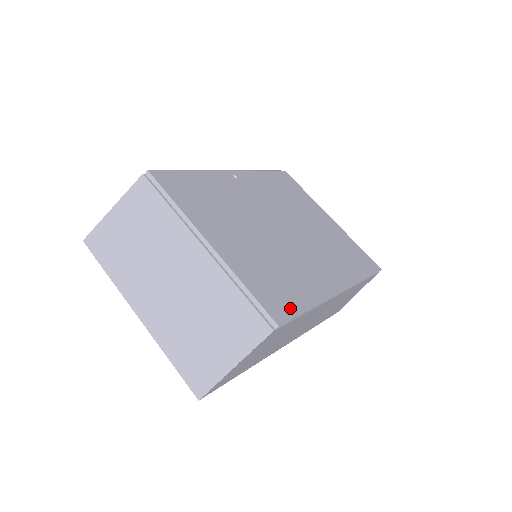
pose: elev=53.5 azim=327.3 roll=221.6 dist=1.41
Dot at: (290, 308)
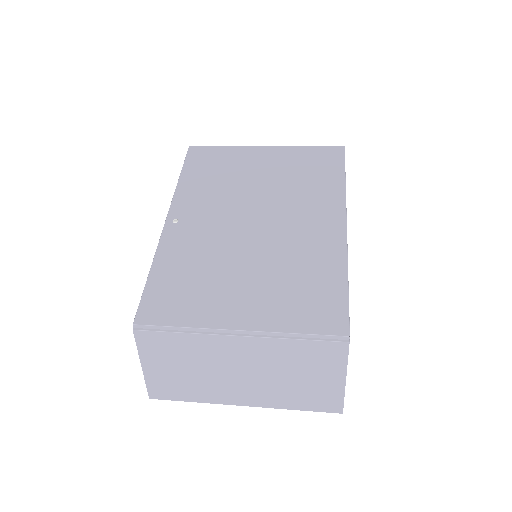
Dot at: (338, 305)
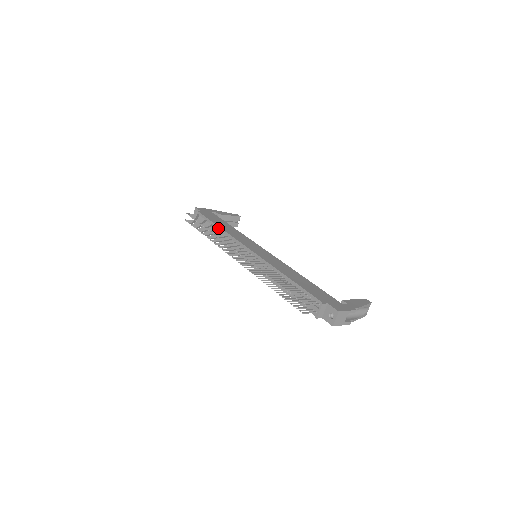
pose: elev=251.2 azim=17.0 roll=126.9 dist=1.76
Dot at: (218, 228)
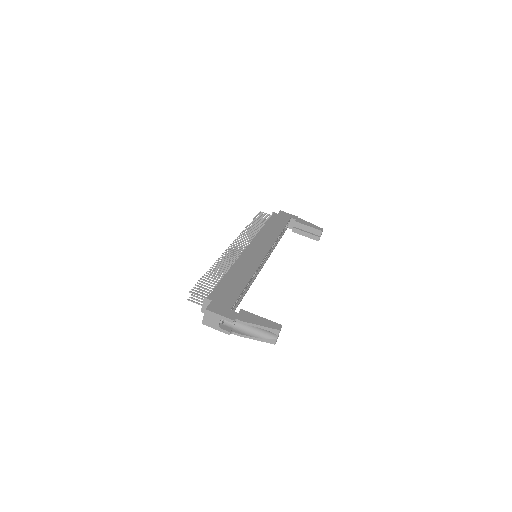
Dot at: (263, 227)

====

Rewrite the items above, swapping every "pose" for "camera" and keeping everything else the same. Omit the pictures from your answer.

__Response to this task__:
camera: elev=53.5 azim=327.3 roll=221.6 dist=1.41
Dot at: (290, 308)
Dot at: (338, 305)
camera: elev=251.2 azim=17.0 roll=126.9 dist=1.76
Dot at: (218, 228)
Dot at: (263, 227)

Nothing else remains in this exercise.